### REQUIREMENT
Present every line of the records below as a numbered list, skipping the blank lines. Leave the pictures out of your answer.

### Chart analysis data
==================================================

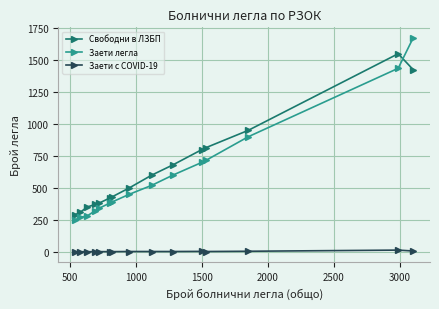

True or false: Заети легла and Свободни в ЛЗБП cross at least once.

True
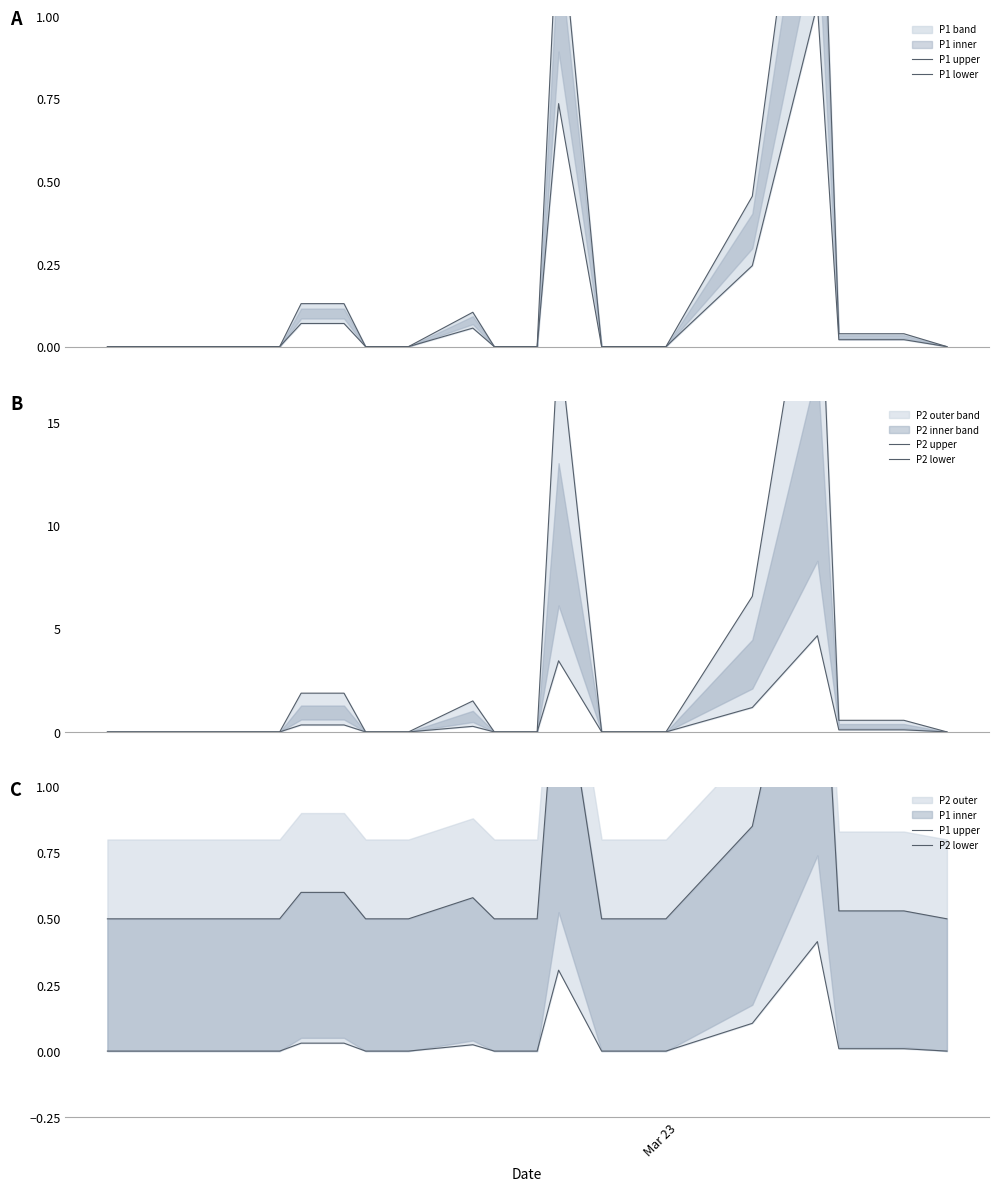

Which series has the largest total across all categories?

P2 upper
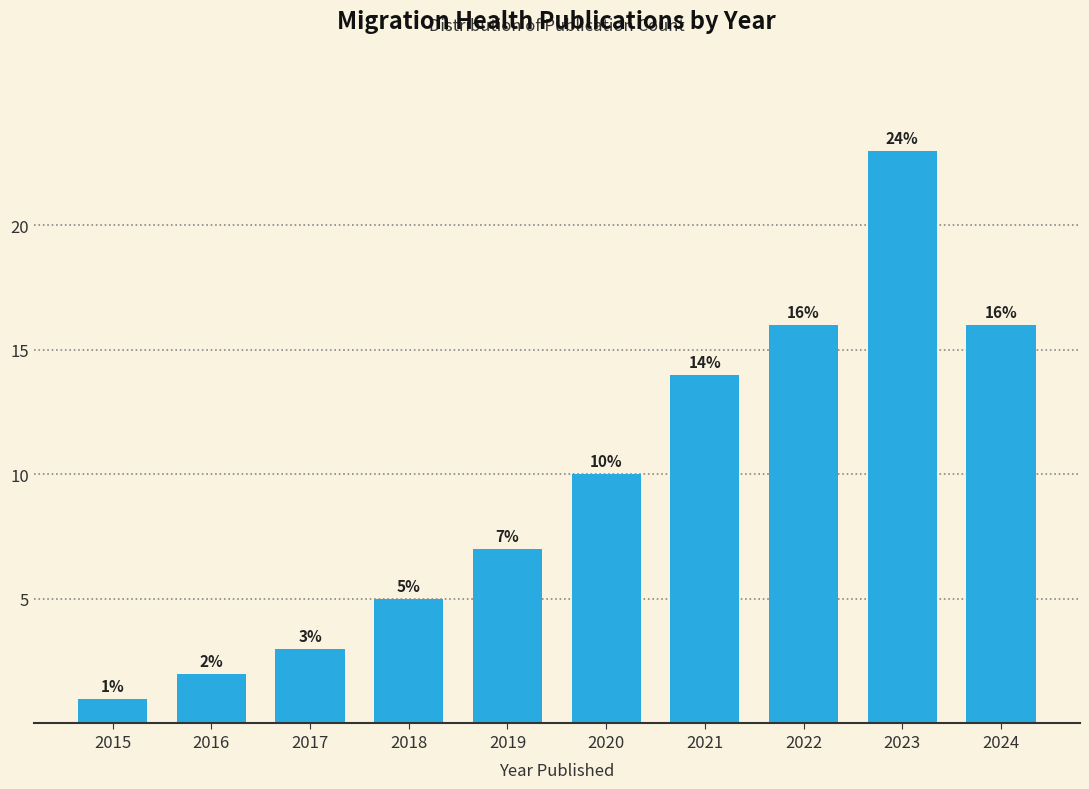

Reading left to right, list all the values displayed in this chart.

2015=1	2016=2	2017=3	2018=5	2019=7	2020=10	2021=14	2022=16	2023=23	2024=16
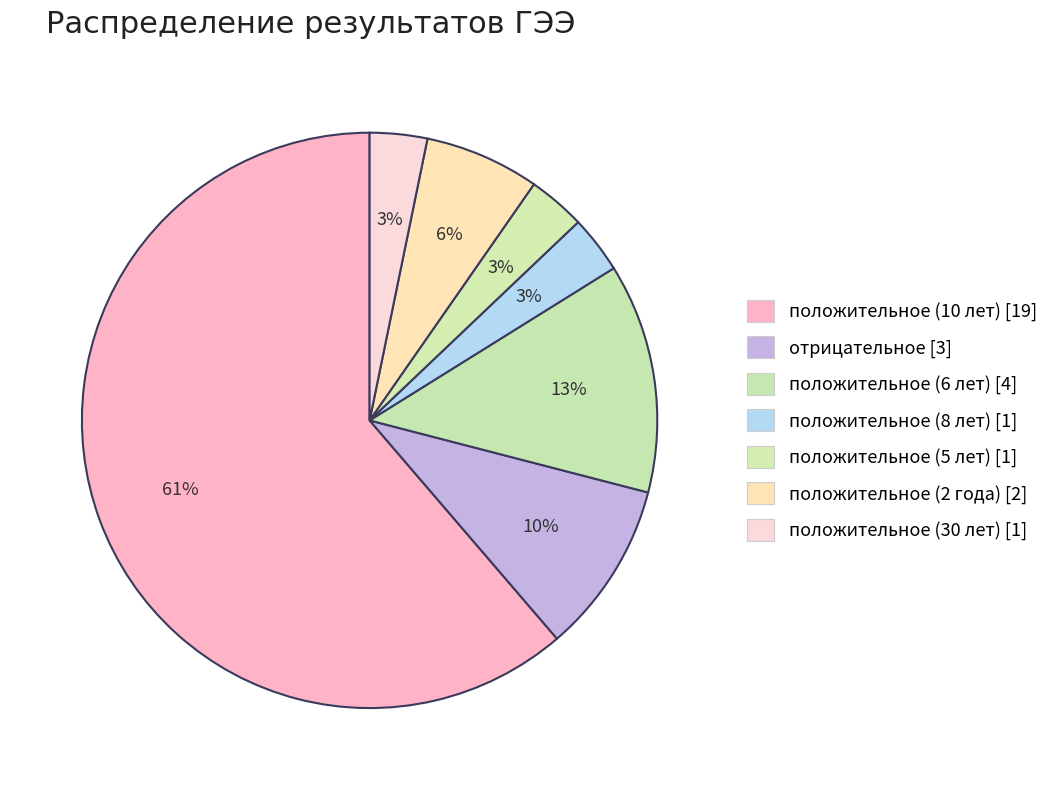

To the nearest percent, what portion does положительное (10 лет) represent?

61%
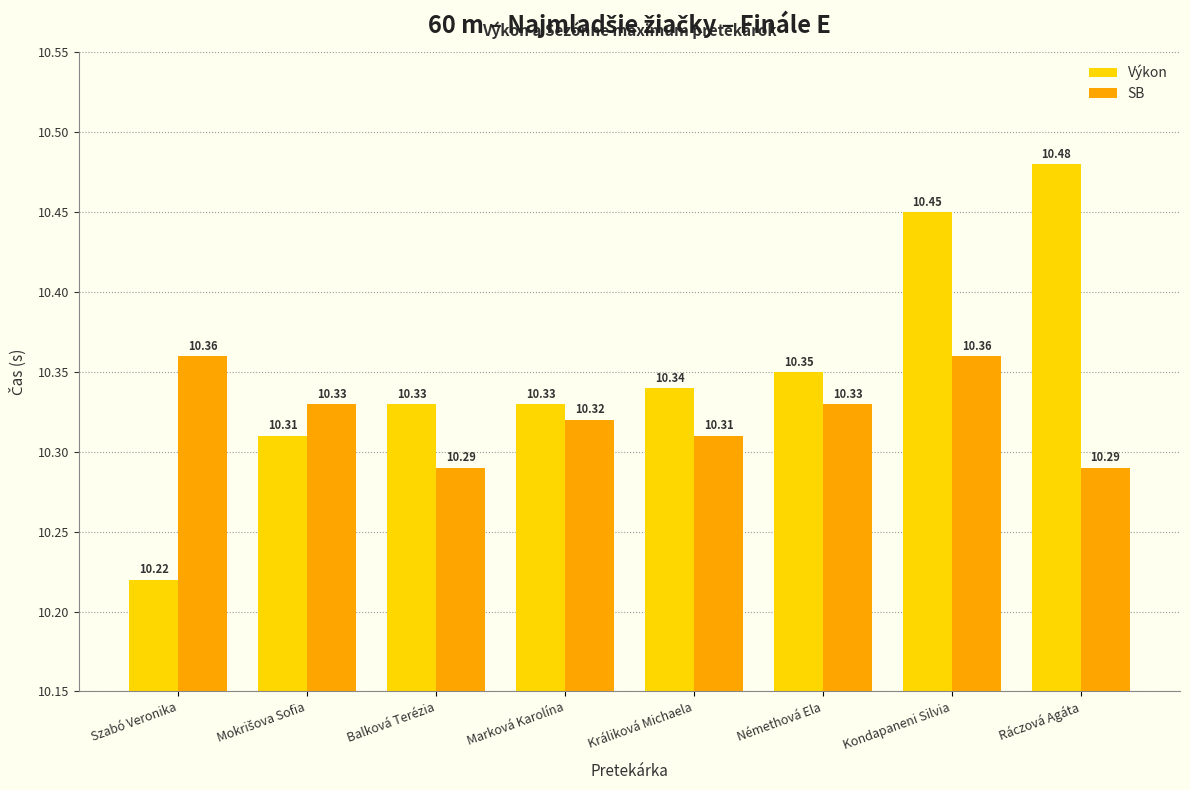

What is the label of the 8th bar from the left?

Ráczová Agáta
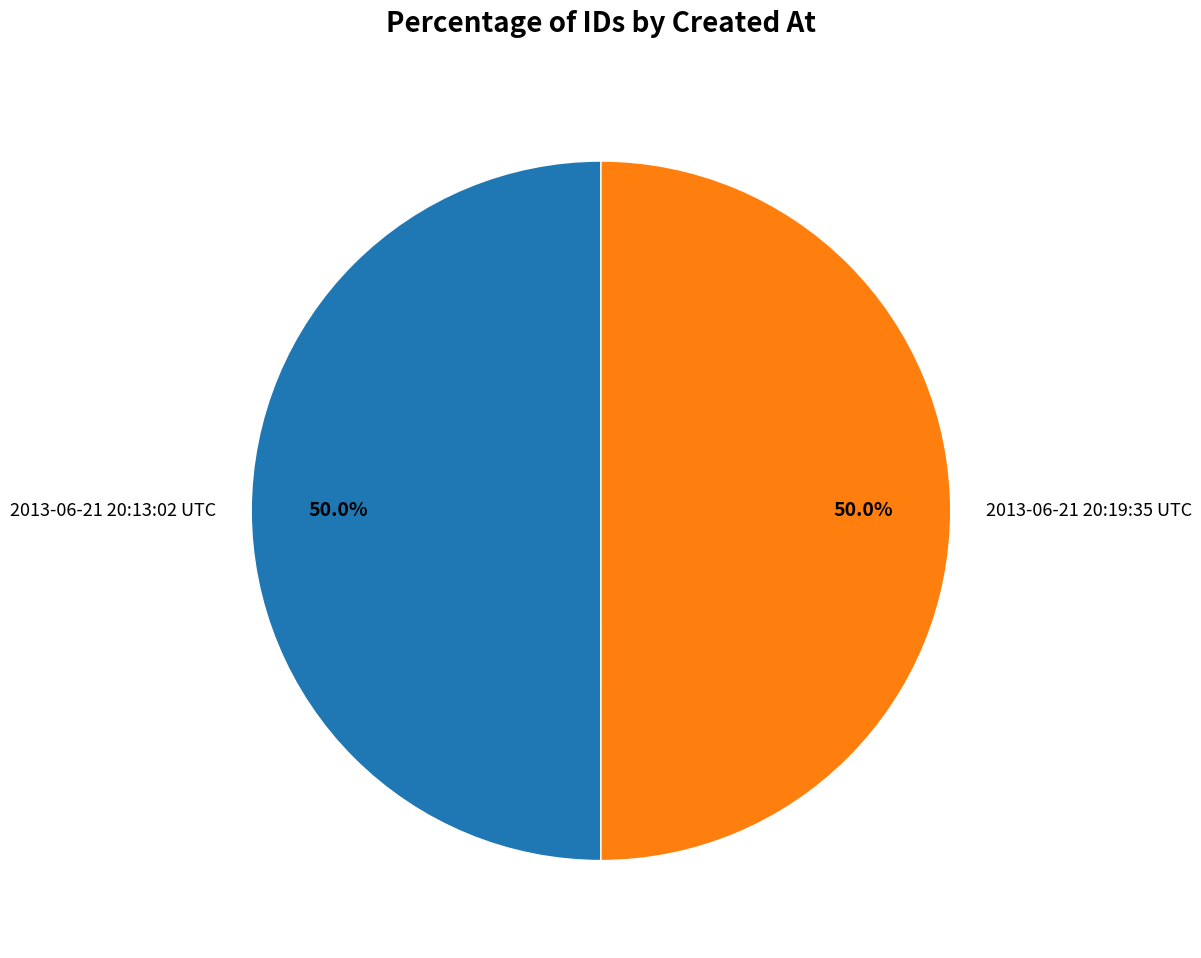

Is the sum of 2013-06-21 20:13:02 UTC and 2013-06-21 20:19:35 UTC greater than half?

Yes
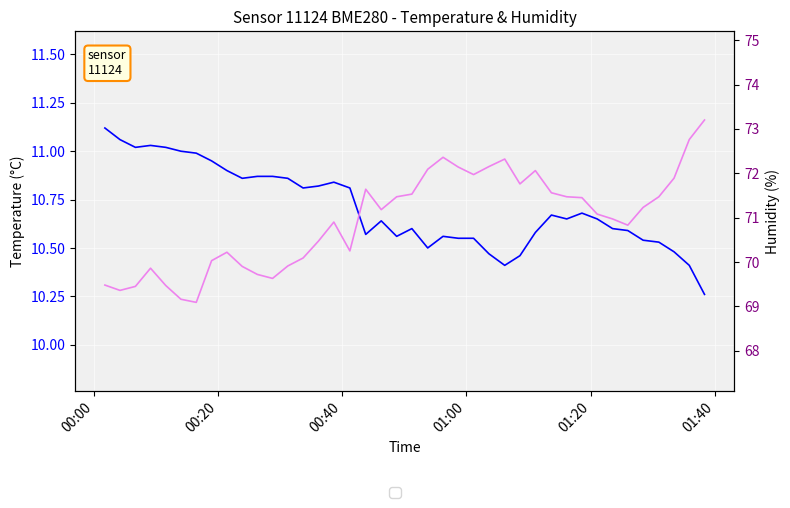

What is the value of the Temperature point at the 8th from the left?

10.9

==================================================

### ANSWER AREA
1. True or false: Заети легла and Свободни в ЛЗБП cross at least once.
2. True
3. Which series has the largest total across all categories?
4. P2 upper
5. Reading left to right, list all the values displayed in this chart.
6. 2015=1	2016=2	2017=3	2018=5	2019=7	2020=10	2021=14	2022=16	2023=23	2024=16
7. To the nearest percent, what portion does положительное (10 лет) represent?
8. 61%
9. What is the label of the 8th bar from the left?
10. Ráczová Agáta
11. Is the sum of 2013-06-21 20:13:02 UTC and 2013-06-21 20:19:35 UTC greater than half?
12. Yes
13. What is the value of the Temperature point at the 8th from the left?
14. 10.9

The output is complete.